We unloaded the boats, distributed sandwiches and other necessities, then posed for a group shot (photo at the top of the post, by John Ring.)
Soon we were on our way downstream. We launched with a trio on inflatable rafts, and we were passed by three canoes, but the expected crowds from Riverfest were no where to be seen.
At this point the river is a bit narrower, and the current is strong. There aren’t many houses along this stretch, either, so it is rather isolated. Along this stretch we encountered the first of many rope swings. These were to be the highlight of the trip.
On down the river we started to see some more signs of habitation. The river narrowed and came around a couple of sharp bends, above which were several houses. Well, actually, these were single-wide mobile homes where the owners had added screen porches and roofing. In some cases, these were more elaborate than the original trailer.
A couple more bends of the river, and we felt like it was time for another swim break. This is also where the Taylor Brothers broke out the big guns.
We had come prepared for battle, and used these against each other and as well as unsuspecting paddlers and floaters throughout the trip.
At one point a narrow channel enters the Edisto from the west side. An old bridge and wooden walkway cross the channel and lead out to a private recreational area. Here we explored the channel a bit, but we didn’t go as far back as last year.

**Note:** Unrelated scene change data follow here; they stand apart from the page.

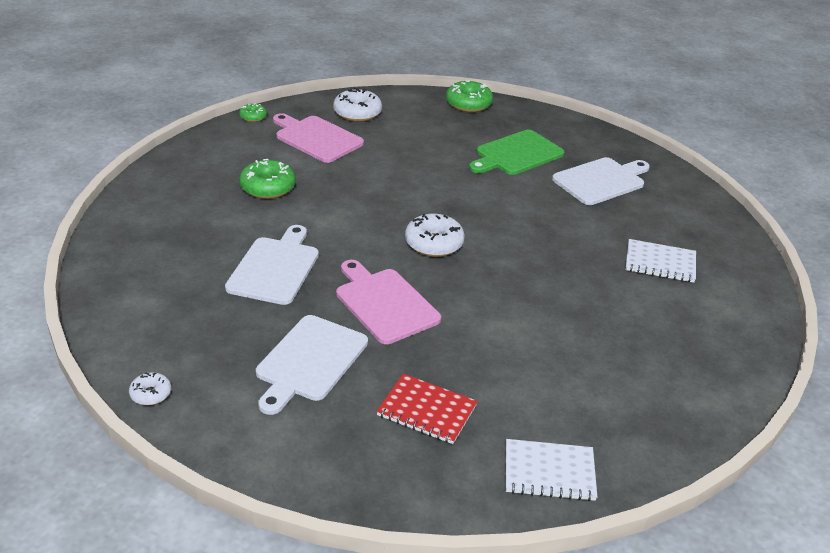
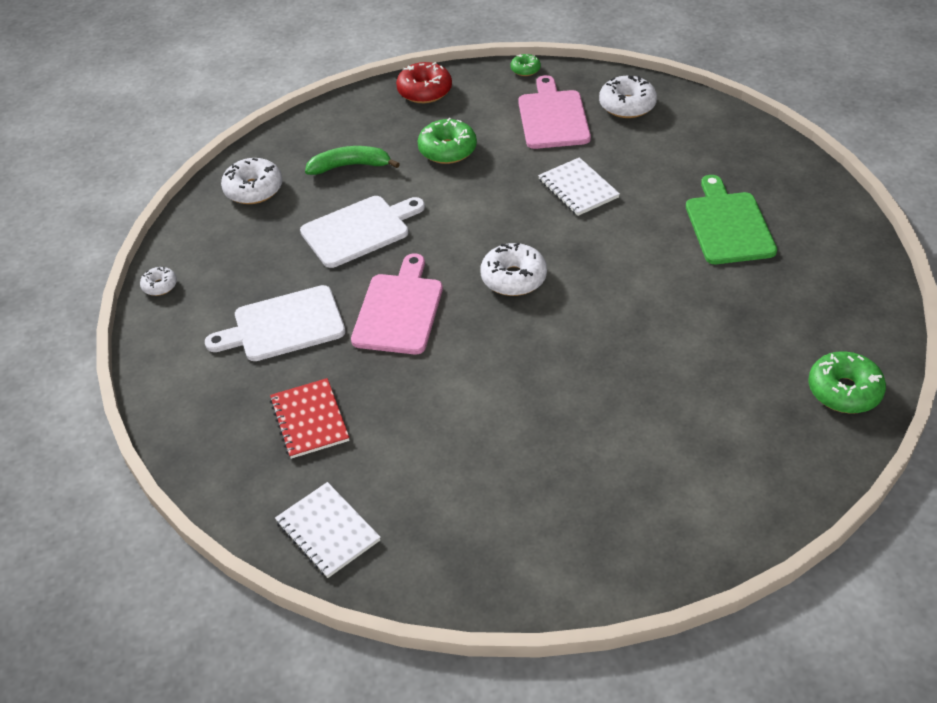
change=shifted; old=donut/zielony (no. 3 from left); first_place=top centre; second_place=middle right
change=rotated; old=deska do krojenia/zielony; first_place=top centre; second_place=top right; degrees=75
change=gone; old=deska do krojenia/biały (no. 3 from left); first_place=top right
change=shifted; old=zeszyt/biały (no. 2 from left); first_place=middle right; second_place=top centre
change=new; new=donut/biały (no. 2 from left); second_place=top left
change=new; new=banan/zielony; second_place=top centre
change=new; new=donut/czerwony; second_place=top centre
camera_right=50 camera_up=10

Back on the main body we continued past more homes on the banks. Some of these were very nice and elaborate. Some not as fancy, but still elaborate. All of them looked like great places for a weekend getaway.
The river was much, much higher than last year. Subsequently, the limestone marl shelves where we had found so many fossils last year were underwater. With the water levels higher, the current was also pushing us along at a faster clip. We found ourselves arriving at landmarks sooner than we expected. However, this also gave us more opportunities to explore some side-channels.
We hit two more rope swings before all was said and done. In fact, we probably spent more time at the swings photographing each other and acting like idiots than we did actually paddling. I tried out my panning techniques with the photos, and even tried my hand at swinging. Houston won the facial expression award, but Matt and Brian won the style awards for their spectacular back-flips.
Traffic on the river was beginning to pick up. Several float parties had launched from a couple of the houses along the banks. Most of these were huge collections of tubes and other inflatables, tended by a larger motor boat. I don’t know if they planned to float from point-to-point like we were, or if they were just going to use the boat to travel back up river. I suspect the latter.
Finally we reach the confluence with the Four Holes Swamp and paddled into it. With the higher water levels the current was much stronger than I remembered. We reached the bridge, and continued on for a little over a mile. Several of us gave up and let the more adventurous of the group continue on, while we hung out in the cool shade of the bridge with the nesting swallows.
Beyond Four Holes the river gets much wider, and the traffic really began to pick up. There were more inner tubes, and much more boat traffic. I’m not sure how much of this was related to Riverfest, but the float bubbas were out in full force, with coolers, grills, and anything else necessary for a good redneck river party.
The jet skis were especially annoying. However, we were close to the end by this time. Soon we reached Givhen’s Ferry and the take out. As we pulled out our kayaks and got our gear ready to load, we were treated to a spectacular domestic spat out in the parking lot. It was really classy.
But, despite the redneck and float bubba encounters, it was a great day. I enjoyed it all the more with my brothers able to join us. I’m hoping we can do many more trips like this.